Chances are you spend a fair bit of time using the Internet every day. Did you know that there are countless ways to put that screen time to good use by supporting organizations and causes dear to you, and by spreading kindness every chance you get?
Here some ways to make a difference online:
- Fight intolerance. While we don’t recommend getting into arguments with anonymous strangers online, what you can do is step in when you see people within your circle of friends speaking angry words. If someone is saying unkind things about a mutual friend, step in and say something good about the person being maligned and try to turn the conversation around. If someone has just posted a racist, sexist or otherwise offensive joke or meme, let them know that this sort of thing is just not okay because it is hurtful and propagates negative stereotypes that harm others. Bring light to the darker corners of your social media community.
- Boost someone up. Facebook, Instagram and Twitter allow us to connect to others in an online space that their other followers can also see. Give someone a genuine compliment, but don’t hide it in a private message – say it right out loud on their Facebook wall, in an Instagram post, or in a tweet.
- Spread the word. If you know of a fantastic organization that’s doing good things in your community or around the world, share their Facebook page or a link to their website and encourage like-minded friends to check them out. Organizations that depend upon donations and volunteers need all the free advertising they can get! Liking and following them on social media is another great way to give them the exposure they may need.

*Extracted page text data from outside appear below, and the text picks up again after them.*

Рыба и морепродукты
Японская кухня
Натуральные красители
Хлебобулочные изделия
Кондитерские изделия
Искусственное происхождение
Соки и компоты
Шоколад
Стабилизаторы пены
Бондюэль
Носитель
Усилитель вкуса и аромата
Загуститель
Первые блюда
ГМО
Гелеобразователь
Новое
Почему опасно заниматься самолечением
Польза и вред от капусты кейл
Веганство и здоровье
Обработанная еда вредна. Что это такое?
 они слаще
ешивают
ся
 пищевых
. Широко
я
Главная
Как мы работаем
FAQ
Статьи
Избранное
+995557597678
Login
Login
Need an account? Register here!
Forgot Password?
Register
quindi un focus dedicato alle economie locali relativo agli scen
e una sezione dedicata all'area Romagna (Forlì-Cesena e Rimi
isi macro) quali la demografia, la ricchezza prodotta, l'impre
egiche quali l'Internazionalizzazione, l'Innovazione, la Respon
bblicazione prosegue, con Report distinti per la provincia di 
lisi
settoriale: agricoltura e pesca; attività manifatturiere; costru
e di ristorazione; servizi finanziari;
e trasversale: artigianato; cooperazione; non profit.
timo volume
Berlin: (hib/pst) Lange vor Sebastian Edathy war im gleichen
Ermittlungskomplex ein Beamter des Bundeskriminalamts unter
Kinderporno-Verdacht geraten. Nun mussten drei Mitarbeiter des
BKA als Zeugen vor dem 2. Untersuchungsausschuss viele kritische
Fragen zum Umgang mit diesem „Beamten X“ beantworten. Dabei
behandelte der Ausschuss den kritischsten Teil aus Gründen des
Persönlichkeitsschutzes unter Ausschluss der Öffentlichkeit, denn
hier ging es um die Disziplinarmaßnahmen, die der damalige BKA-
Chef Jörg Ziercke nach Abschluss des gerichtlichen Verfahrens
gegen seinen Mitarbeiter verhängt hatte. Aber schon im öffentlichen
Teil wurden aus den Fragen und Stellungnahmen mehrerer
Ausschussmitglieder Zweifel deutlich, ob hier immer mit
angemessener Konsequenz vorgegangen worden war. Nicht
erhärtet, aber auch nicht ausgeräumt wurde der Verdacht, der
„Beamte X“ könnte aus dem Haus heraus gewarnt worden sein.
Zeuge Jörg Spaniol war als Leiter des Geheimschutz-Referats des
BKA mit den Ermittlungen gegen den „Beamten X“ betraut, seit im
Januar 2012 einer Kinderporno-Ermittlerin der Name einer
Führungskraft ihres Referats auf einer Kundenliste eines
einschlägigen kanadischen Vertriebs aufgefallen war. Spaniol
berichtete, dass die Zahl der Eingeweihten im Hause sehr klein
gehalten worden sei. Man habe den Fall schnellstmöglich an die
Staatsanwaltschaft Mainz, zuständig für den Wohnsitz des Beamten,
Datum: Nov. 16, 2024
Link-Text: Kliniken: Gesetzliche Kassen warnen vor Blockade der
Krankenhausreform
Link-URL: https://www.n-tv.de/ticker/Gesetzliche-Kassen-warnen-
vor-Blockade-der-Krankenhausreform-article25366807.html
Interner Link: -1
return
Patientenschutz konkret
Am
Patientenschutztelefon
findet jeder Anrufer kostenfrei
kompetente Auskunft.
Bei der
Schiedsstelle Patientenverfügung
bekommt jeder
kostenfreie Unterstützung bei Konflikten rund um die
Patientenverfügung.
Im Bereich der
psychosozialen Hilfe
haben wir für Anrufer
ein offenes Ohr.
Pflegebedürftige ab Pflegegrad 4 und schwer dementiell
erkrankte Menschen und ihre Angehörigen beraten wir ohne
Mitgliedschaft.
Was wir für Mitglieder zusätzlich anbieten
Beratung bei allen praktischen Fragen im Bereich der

- Use your talents. You might be able to put your writing, graphic design, accounting, web building, data input, or translations skills to use by doing online volunteer work with a charitable organization that’s looking for someone with your talents. Contact your favorite charity – especially small, grassroots charities that may not have a big following or a lot of resources – and see if there’s anything you can do to help.
- Be an advocate. If you’re passionate about a cause, start a letter writing campaign by contacting government officials via email. Find the right person to contact by visiting government or municipal websites. For tips on how to write an effective letter to a government official, check out Climate Council.
- Share your knowledge. We are all experts in something, but knowledge dies if it isn’t shared, so make your voice heard and teach others what you know. Start a blog or a vlog (a video blog) to share your wisdom. Maybe it’s how to make the perfect loaf of artisan bread, been-there-done-that homeschooling tips, how to knit socks, the basics of digital photography, or growing your own vegetables. Wherever your expertise lies, know that your wisdom can change someone else’s life for the better.
- Be kind. It might sound obvious, but when you’re interacting with friends and strangers alike on social media, always err on the side of kindness. Take a moment to re-read comments you’ve written – especially if you may have written them hastily and in anger – and determine if your words will help or hinder the conversation you’re having. One good question to ask yourself is, “Would I still say this if the person I’m interacting with was standing in right front of me?”
If you are able, making online donations to your favorite charities is also a great way to ensure that they can continue doing good work around the world. But as we’ve demonstrated, making a difference online doesn’t have to cost you a cent, and the impact of your good deeds and the effort you’ve made can be priceless.